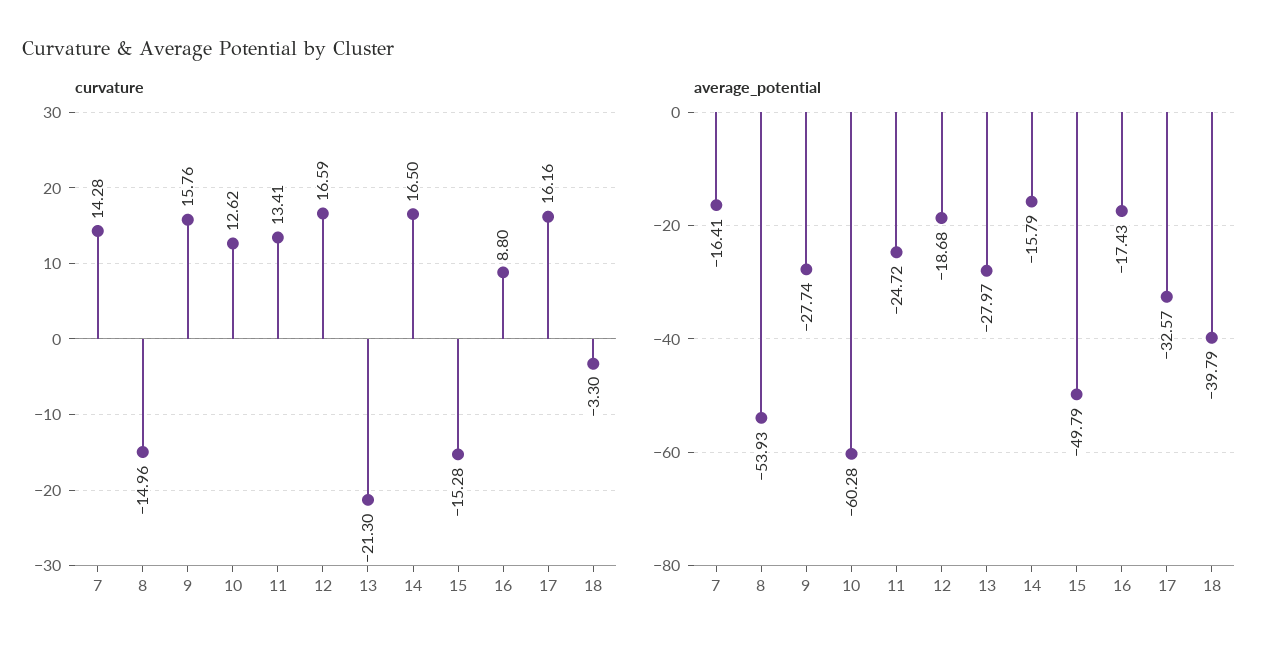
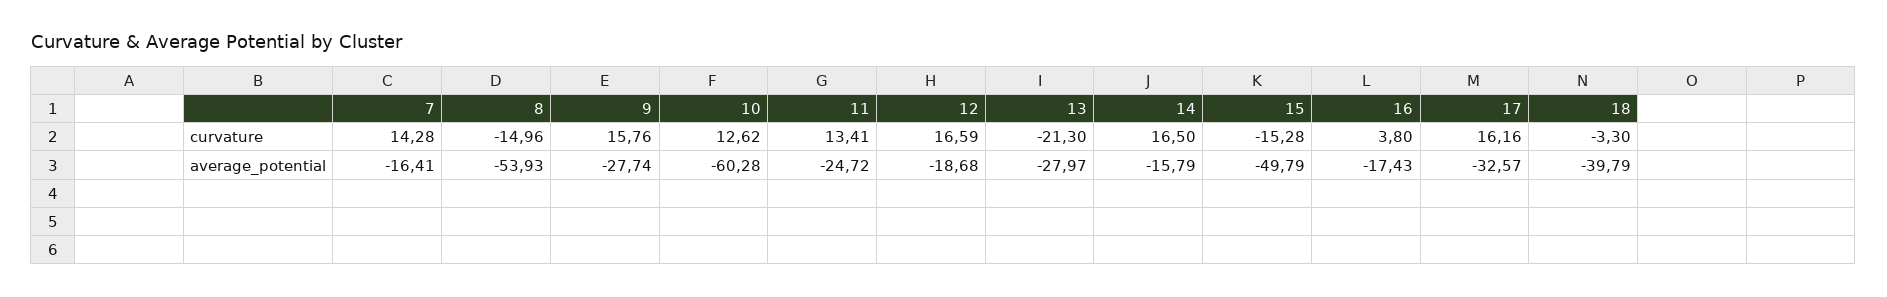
  {
    "curvature": {
      "7": 14.28,
      "8": -14.96,
      "9": 15.76,
      "10": 12.62,
      "11": 13.41,
      "12": 16.59,
      "13": -21.3,
      "14": 16.5,
      "15": -15.28,
-     "16": 8.8,
+     "16": 3.8,
      "17": 16.16,
      "18": -3.3
    },
    "average_potential": {
      "7": -16.41,
      "8": -53.93,
      "9": -27.74,
      "10": -60.28,
      "11": -24.72,
      "12": -18.68,
      "13": -27.97,
      "14": -15.79,
      "15": -49.79,
      "16": -17.43,
      "17": -32.57,
      "18": -39.79
    }
  }

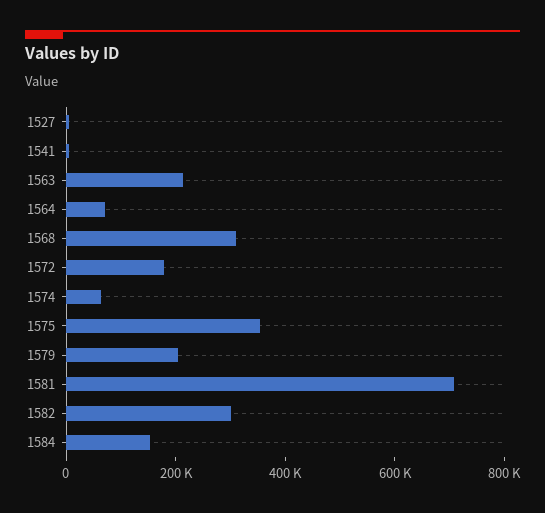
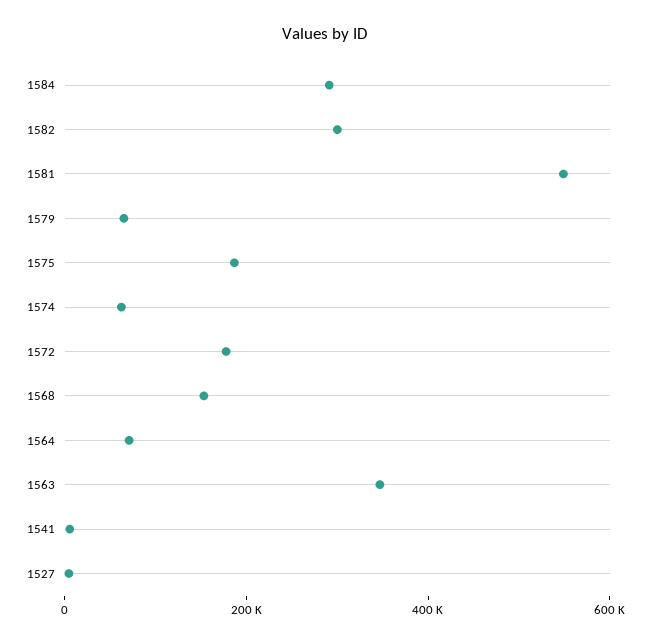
  {
    "1527": 0,
    "1541": 0,
-   "1563": 200000,
+   "1563": 350000,
    "1564": 50000,
-   "1568": 300000,
+   "1568": 150000,
    "1572": 200000,
    "1574": 50000,
-   "1575": 350000,
+   "1575": 200000,
-   "1579": 200000,
+   "1579": 50000,
-   "1581": 700000,
+   "1581": 550000,
    "1582": 300000,
-   "1584": 150000
+   "1584": 300000
  }

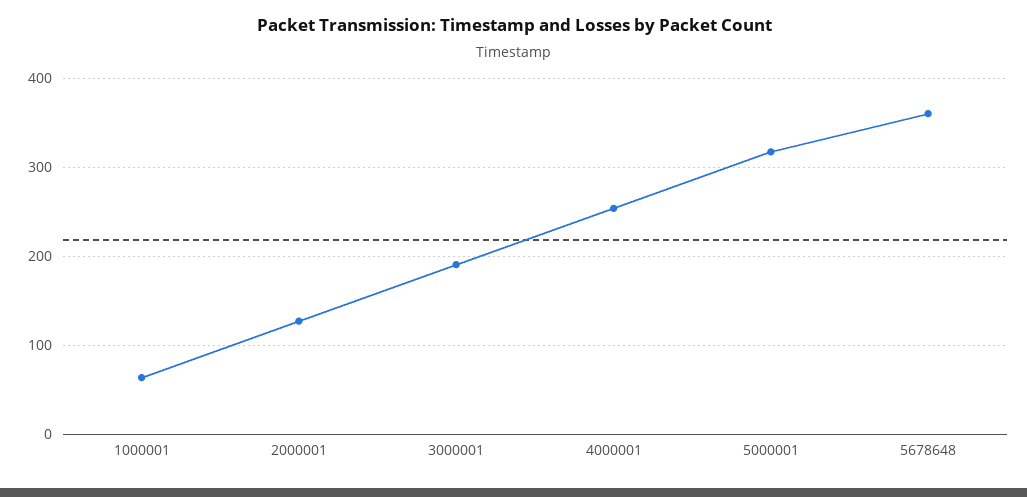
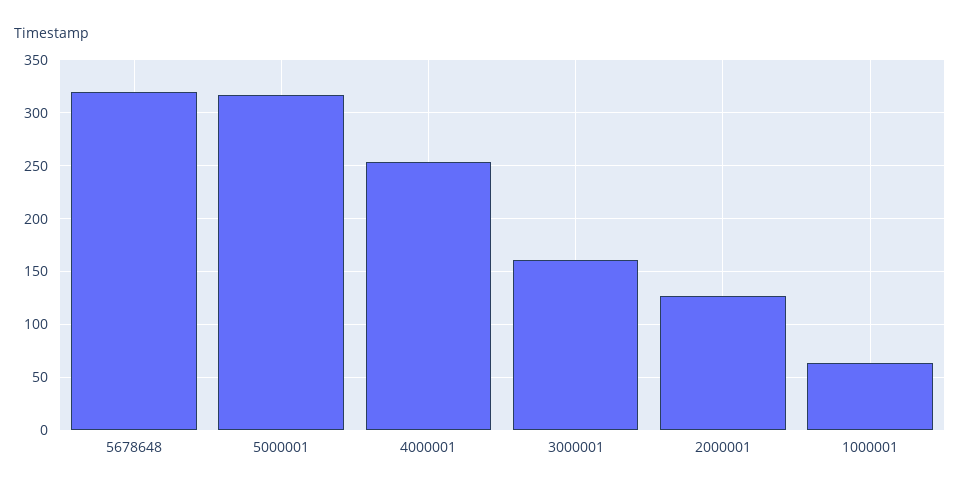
  {
    "1000001": 60,
    "2000001": 130,
-   "3000001": 190,
+   "3000001": 160,
    "4000001": 250,
    "5000001": 320,
-   "5678648": 360
+   "5678648": 320
  }

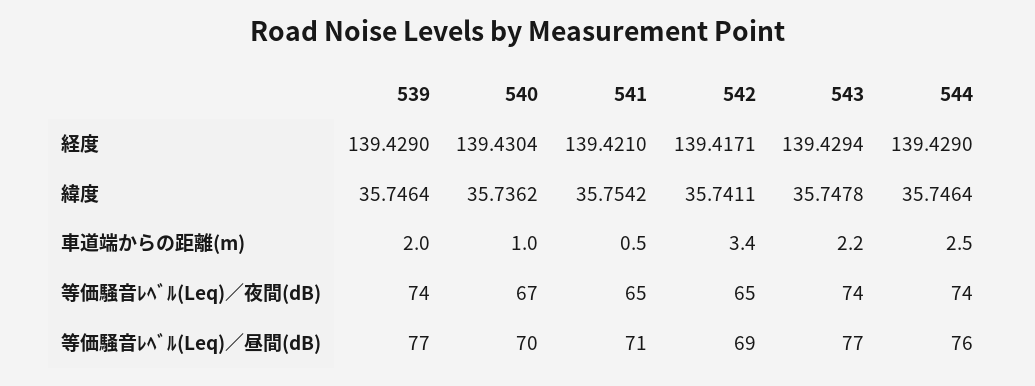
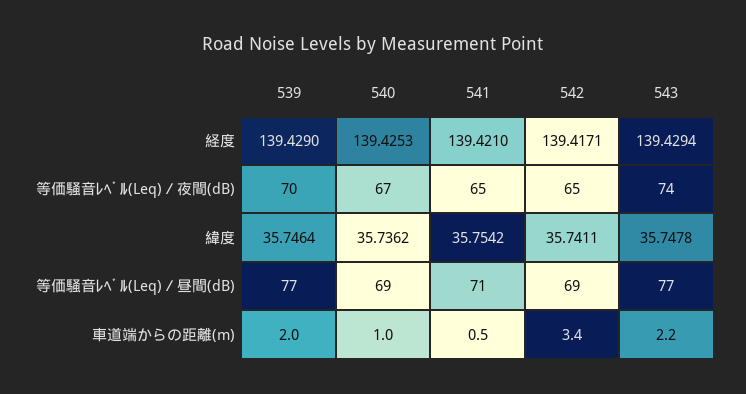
  {
    "539": {
      "経度": 139.429,
      "緯度": 35.7464,
      "車道端からの距離(m)": 2,
-     "等価騒音ﾚﾍﾞﾙ(Leq)／夜間(dB)": 74,
+     "等価騒音ﾚﾍﾞﾙ(Leq)／夜間(dB)": 70,
      "等価騒音ﾚﾍﾞﾙ(Leq)／昼間(dB)": 77
    },
    "540": {
-     "経度": 139.4304,
+     "経度": 139.4253,
      "緯度": 35.7362,
      "車道端からの距離(m)": 1,
      "等価騒音ﾚﾍﾞﾙ(Leq)／夜間(dB)": 67,
-     "等価騒音ﾚﾍﾞﾙ(Leq)／昼間(dB)": 70
+     "等価騒音ﾚﾍﾞﾙ(Leq)／昼間(dB)": 69
    },
    "541": {
      "経度": 139.421,
      "緯度": 35.7542,
      "車道端からの距離(m)": 0.5,
      "等価騒音ﾚﾍﾞﾙ(Leq)／夜間(dB)": 65,
      "等価騒音ﾚﾍﾞﾙ(Leq)／昼間(dB)": 71
    },
    "542": {
      "経度": 139.4171,
      "緯度": 35.7411,
      "車道端からの距離(m)": 3.4,
      "等価騒音ﾚﾍﾞﾙ(Leq)／夜間(dB)": 65,
      "等価騒音ﾚﾍﾞﾙ(Leq)／昼間(dB)": 69
    },
    "543": {
      "経度": 139.4294,
      "緯度": 35.7478,
      "車道端からの距離(m)": 2.2,
      "等価騒音ﾚﾍﾞﾙ(Leq)／夜間(dB)": 74,
      "等価騒音ﾚﾍﾞﾙ(Leq)／昼間(dB)": 77
-   },
+   }
-   "544": {
-     "経度": 139.429,
-     "緯度": 35.7464,
-     "車道端からの距離(m)": 2.5,
-     "等価騒音ﾚﾍﾞﾙ(Leq)／夜間(dB)": 74,
-     "等価騒音ﾚﾍﾞﾙ(Leq)／昼間(dB)": 76
-   }
  }

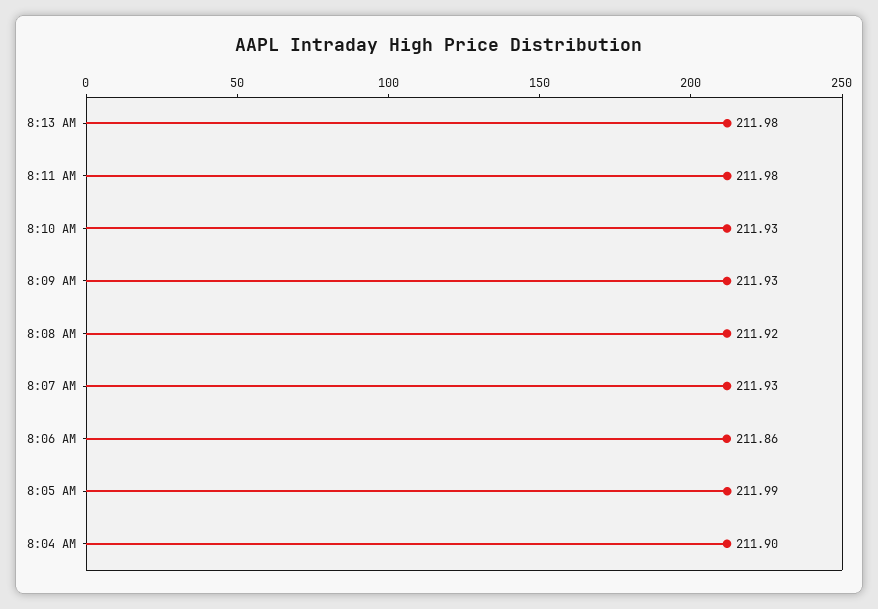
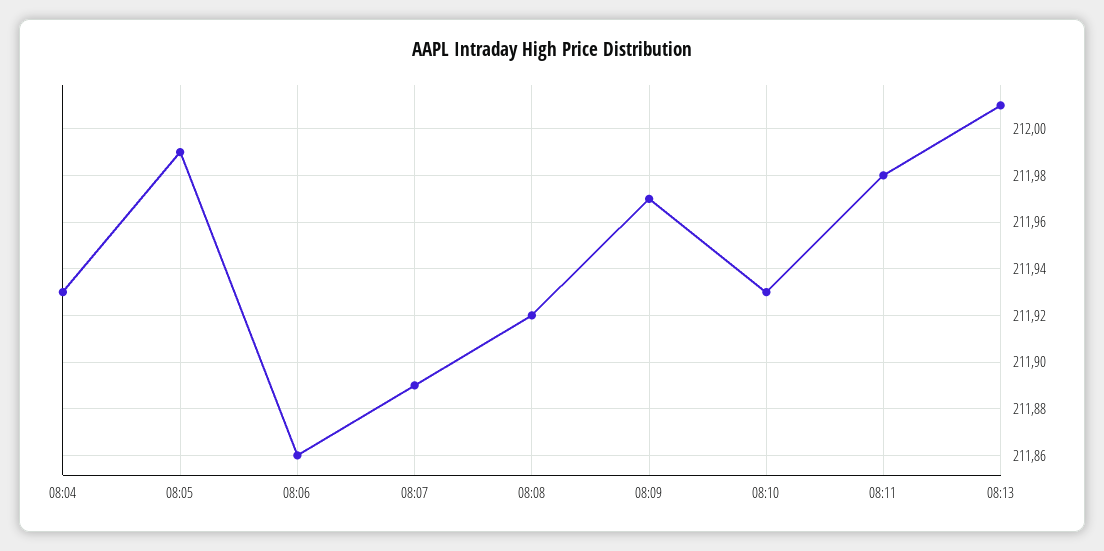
  {
-   "8:13 AM": 211.98,
+   "8:13 AM": 212.01,
    "8:11 AM": 211.98,
    "8:10 AM": 211.93,
-   "8:09 AM": 211.93,
+   "8:09 AM": 211.97,
    "8:08 AM": 211.92,
-   "8:07 AM": 211.93,
+   "8:07 AM": 211.89,
    "8:06 AM": 211.86,
    "8:05 AM": 211.99,
-   "8:04 AM": 211.9
+   "8:04 AM": 211.93
  }

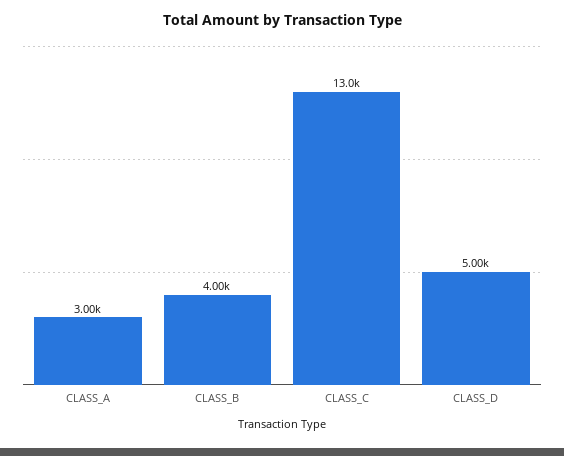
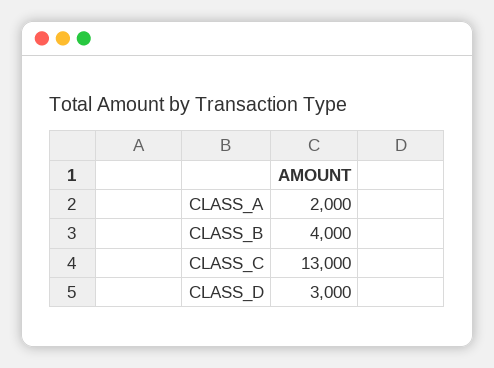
  {
-   "CLASS_A": 3000,
+   "CLASS_A": 2000,
    "CLASS_B": 4000,
    "CLASS_C": 13000,
-   "CLASS_D": 5000
+   "CLASS_D": 3000
  }

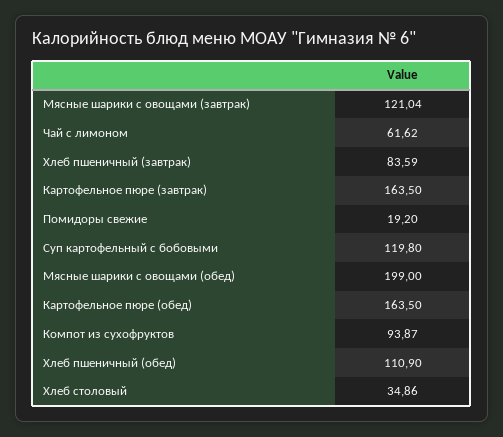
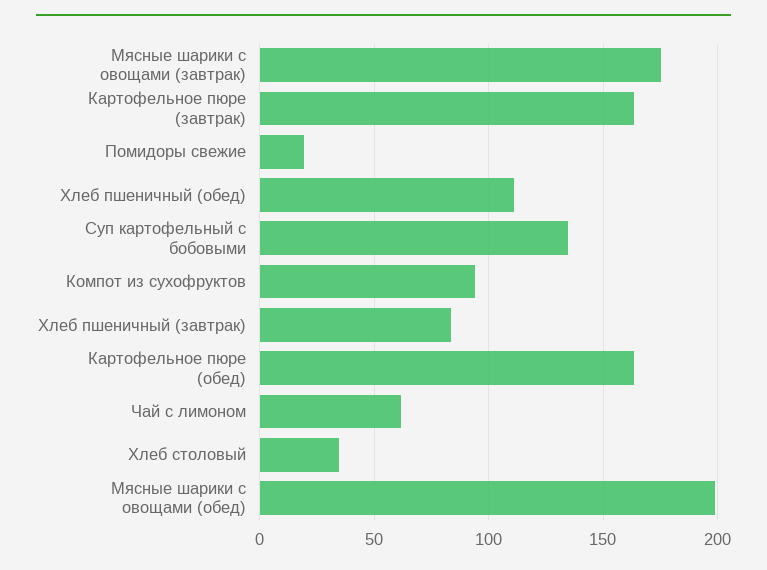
  {
-   "Мясные шарики с овощами (завтрак)": 121.04,
+   "Мясные шарики с овощами (завтрак)": 175,
    "Чай с лимоном": 61.62,
    "Хлеб пшеничный (завтрак)": 83.59,
    "Картофельное пюре (завтрак)": 163.5,
    "Помидоры свежие": 19.2,
-   "Суп картофельный с бобовыми": 119.8,
+   "Суп картофельный с бобовыми": 135,
    "Мясные шарики с овощами (обед)": 199,
    "Картофельное пюре (обед)": 163.5,
    "Компот из сухофруктов": 93.87,
    "Хлеб пшеничный (обед)": 110.9,
    "Хлеб столовый": 34.86
  }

YOUR OBJECTIVE -
In your transcription of the listing above, match each line exactly and include no pictures.

WORKED SOLUTION -
  {
    "curvature": {
      "7": 14.28,
      "8": -14.96,
      "9": 15.76,
      "10": 12.62,
      "11": 13.41,
      "12": 16.59,
      "13": -21.3,
      "14": 16.5,
      "15": -15.28,
-     "16": 8.8,
+     "16": 3.8,
      "17": 16.16,
      "18": -3.3
    },
    "average_potential": {
      "7": -16.41,
      "8": -53.93,
      "9": -27.74,
      "10": -60.28,
      "11": -24.72,
      "12": -18.68,
      "13": -27.97,
      "14": -15.79,
      "15": -49.79,
      "16": -17.43,
      "17": -32.57,
      "18": -39.79
    }
  }

  {
    "1527": 0,
    "1541": 0,
-   "1563": 200000,
+   "1563": 350000,
    "1564": 50000,
-   "1568": 300000,
+   "1568": 150000,
    "1572": 200000,
    "1574": 50000,
-   "1575": 350000,
+   "1575": 200000,
-   "1579": 200000,
+   "1579": 50000,
-   "1581": 700000,
+   "1581": 550000,
    "1582": 300000,
-   "1584": 150000
+   "1584": 300000
  }

  {
    "1000001": 60,
    "2000001": 130,
-   "3000001": 190,
+   "3000001": 160,
    "4000001": 250,
    "5000001": 320,
-   "5678648": 360
+   "5678648": 320
  }

  {
    "539": {
      "経度": 139.429,
      "緯度": 35.7464,
      "車道端からの距離(m)": 2,
-     "等価騒音ﾚﾍﾞﾙ(Leq)／夜間(dB)": 74,
+     "等価騒音ﾚﾍﾞﾙ(Leq)／夜間(dB)": 70,
      "等価騒音ﾚﾍﾞﾙ(Leq)／昼間(dB)": 77
    },
    "540": {
-     "経度": 139.4304,
+     "経度": 139.4253,
      "緯度": 35.7362,
      "車道端からの距離(m)": 1,
      "等価騒音ﾚﾍﾞﾙ(Leq)／夜間(dB)": 67,
-     "等価騒音ﾚﾍﾞﾙ(Leq)／昼間(dB)": 70
+     "等価騒音ﾚﾍﾞﾙ(Leq)／昼間(dB)": 69
    },
    "541": {
      "経度": 139.421,
      "緯度": 35.7542,
      "車道端からの距離(m)": 0.5,
      "等価騒音ﾚﾍﾞﾙ(Leq)／夜間(dB)": 65,
      "等価騒音ﾚﾍﾞﾙ(Leq)／昼間(dB)": 71
    },
    "542": {
      "経度": 139.4171,
      "緯度": 35.7411,
      "車道端からの距離(m)": 3.4,
      "等価騒音ﾚﾍﾞﾙ(Leq)／夜間(dB)": 65,
      "等価騒音ﾚﾍﾞﾙ(Leq)／昼間(dB)": 69
    },
    "543": {
      "経度": 139.4294,
      "緯度": 35.7478,
      "車道端からの距離(m)": 2.2,
      "等価騒音ﾚﾍﾞﾙ(Leq)／夜間(dB)": 74,
      "等価騒音ﾚﾍﾞﾙ(Leq)／昼間(dB)": 77
-   },
+   }
-   "544": {
-     "経度": 139.429,
-     "緯度": 35.7464,
-     "車道端からの距離(m)": 2.5,
-     "等価騒音ﾚﾍﾞﾙ(Leq)／夜間(dB)": 74,
-     "等価騒音ﾚﾍﾞﾙ(Leq)／昼間(dB)": 76
-   }
  }

  {
-   "8:13 AM": 211.98,
+   "8:13 AM": 212.01,
    "8:11 AM": 211.98,
    "8:10 AM": 211.93,
-   "8:09 AM": 211.93,
+   "8:09 AM": 211.97,
    "8:08 AM": 211.92,
-   "8:07 AM": 211.93,
+   "8:07 AM": 211.89,
    "8:06 AM": 211.86,
    "8:05 AM": 211.99,
-   "8:04 AM": 211.9
+   "8:04 AM": 211.93
  }

  {
-   "CLASS_A": 3000,
+   "CLASS_A": 2000,
    "CLASS_B": 4000,
    "CLASS_C": 13000,
-   "CLASS_D": 5000
+   "CLASS_D": 3000
  }

  {
-   "Мясные шарики с овощами (завтрак)": 121.04,
+   "Мясные шарики с овощами (завтрак)": 175,
    "Чай с лимоном": 61.62,
    "Хлеб пшеничный (завтрак)": 83.59,
    "Картофельное пюре (завтрак)": 163.5,
    "Помидоры свежие": 19.2,
-   "Суп картофельный с бобовыми": 119.8,
+   "Суп картофельный с бобовыми": 135,
    "Мясные шарики с овощами (обед)": 199,
    "Картофельное пюре (обед)": 163.5,
    "Компот из сухофруктов": 93.87,
    "Хлеб пшеничный (обед)": 110.9,
    "Хлеб столовый": 34.86
  }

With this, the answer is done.